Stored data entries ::
▼▼▼
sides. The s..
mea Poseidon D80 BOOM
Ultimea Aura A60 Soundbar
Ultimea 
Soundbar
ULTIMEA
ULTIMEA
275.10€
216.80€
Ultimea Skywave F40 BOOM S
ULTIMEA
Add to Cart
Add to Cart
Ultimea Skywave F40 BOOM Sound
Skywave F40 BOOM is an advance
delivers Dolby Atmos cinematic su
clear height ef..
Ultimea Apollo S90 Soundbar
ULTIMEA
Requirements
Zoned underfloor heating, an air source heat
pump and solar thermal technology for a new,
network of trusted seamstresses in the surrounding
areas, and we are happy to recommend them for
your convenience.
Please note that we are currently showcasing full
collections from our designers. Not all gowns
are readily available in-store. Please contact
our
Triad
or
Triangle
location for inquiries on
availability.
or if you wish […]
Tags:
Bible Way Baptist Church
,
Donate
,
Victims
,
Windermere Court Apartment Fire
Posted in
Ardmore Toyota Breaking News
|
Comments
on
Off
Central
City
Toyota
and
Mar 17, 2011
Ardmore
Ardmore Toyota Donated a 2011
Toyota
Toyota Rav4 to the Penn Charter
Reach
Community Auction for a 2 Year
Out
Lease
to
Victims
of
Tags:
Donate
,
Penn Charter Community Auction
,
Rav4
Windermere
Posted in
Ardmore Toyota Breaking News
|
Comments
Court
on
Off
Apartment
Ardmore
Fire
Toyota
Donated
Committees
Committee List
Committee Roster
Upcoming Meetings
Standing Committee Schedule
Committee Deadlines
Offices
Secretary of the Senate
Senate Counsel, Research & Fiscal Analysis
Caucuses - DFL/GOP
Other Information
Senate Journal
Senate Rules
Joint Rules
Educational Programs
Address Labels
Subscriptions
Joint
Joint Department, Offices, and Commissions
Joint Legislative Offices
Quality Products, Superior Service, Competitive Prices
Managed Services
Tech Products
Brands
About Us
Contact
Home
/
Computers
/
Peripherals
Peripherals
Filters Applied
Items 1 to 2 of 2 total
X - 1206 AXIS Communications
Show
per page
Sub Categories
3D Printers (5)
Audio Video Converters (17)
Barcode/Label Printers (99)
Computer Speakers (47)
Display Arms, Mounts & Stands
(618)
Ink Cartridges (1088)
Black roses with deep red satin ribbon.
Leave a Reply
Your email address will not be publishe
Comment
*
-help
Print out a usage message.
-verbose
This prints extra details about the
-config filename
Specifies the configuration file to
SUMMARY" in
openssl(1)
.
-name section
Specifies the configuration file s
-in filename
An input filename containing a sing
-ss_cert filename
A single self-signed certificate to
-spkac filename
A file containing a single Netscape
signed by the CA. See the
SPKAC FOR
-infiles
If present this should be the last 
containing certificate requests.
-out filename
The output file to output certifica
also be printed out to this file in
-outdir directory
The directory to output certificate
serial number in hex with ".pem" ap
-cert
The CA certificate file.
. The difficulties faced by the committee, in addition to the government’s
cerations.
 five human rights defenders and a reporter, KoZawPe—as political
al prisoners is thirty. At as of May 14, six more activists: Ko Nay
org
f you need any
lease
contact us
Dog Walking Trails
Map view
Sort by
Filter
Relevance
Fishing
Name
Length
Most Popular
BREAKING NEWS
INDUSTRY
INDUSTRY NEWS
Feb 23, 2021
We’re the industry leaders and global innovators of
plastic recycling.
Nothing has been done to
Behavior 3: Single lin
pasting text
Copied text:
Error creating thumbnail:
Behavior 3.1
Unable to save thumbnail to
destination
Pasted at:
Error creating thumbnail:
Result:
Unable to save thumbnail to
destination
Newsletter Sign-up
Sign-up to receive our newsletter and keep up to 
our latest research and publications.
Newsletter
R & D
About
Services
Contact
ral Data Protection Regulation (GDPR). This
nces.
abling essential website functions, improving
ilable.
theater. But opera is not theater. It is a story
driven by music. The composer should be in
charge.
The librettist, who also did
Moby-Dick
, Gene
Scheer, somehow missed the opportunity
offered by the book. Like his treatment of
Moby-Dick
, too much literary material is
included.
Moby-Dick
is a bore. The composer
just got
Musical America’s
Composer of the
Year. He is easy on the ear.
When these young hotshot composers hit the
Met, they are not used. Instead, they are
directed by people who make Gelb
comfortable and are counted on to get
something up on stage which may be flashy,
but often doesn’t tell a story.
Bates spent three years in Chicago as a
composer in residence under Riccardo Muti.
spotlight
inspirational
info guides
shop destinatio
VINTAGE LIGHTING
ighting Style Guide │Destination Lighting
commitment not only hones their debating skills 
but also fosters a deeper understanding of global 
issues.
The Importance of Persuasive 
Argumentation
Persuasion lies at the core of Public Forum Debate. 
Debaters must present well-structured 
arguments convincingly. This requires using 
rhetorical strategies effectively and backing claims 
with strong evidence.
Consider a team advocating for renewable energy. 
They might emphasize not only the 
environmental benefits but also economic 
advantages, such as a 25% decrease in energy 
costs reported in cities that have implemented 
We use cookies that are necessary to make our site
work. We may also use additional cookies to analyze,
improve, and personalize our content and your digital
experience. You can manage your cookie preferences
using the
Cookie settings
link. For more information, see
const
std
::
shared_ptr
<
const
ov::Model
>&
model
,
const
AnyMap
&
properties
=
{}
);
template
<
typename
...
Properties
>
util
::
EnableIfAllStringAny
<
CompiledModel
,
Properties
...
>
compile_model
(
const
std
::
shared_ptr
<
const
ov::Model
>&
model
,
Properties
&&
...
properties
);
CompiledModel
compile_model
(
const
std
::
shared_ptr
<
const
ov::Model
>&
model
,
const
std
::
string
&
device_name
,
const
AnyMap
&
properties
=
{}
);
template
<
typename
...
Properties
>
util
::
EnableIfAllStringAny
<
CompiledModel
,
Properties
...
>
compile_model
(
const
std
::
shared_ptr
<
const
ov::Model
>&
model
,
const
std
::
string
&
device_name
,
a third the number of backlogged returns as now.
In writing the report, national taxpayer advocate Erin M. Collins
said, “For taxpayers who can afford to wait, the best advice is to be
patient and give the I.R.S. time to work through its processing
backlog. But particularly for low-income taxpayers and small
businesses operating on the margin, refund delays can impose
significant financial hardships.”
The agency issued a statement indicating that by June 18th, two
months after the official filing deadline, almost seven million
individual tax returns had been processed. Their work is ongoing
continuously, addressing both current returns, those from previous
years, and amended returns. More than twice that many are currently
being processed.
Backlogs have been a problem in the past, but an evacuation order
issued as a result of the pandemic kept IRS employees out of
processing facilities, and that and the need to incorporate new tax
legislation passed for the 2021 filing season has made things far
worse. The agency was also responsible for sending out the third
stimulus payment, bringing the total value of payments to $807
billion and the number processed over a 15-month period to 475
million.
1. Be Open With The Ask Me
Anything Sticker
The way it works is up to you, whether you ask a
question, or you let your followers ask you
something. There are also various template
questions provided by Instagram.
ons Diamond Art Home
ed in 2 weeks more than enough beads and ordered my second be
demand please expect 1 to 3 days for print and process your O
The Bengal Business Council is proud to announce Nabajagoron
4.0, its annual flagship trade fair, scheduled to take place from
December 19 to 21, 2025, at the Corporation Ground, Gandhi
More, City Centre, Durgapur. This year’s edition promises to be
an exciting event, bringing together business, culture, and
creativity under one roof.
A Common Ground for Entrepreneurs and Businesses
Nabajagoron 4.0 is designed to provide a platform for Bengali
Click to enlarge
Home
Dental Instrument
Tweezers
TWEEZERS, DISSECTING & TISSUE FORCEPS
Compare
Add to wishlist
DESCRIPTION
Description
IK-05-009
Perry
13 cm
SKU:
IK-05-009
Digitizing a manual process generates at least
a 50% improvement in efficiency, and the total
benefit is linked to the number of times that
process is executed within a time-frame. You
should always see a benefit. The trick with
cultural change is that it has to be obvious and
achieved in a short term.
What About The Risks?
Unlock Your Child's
▲▲▲
PROBLEM ::
Count the lines above that contain the string "City", matching case exactly. Give only the number.

RESPONSE TO THE TASK ::
2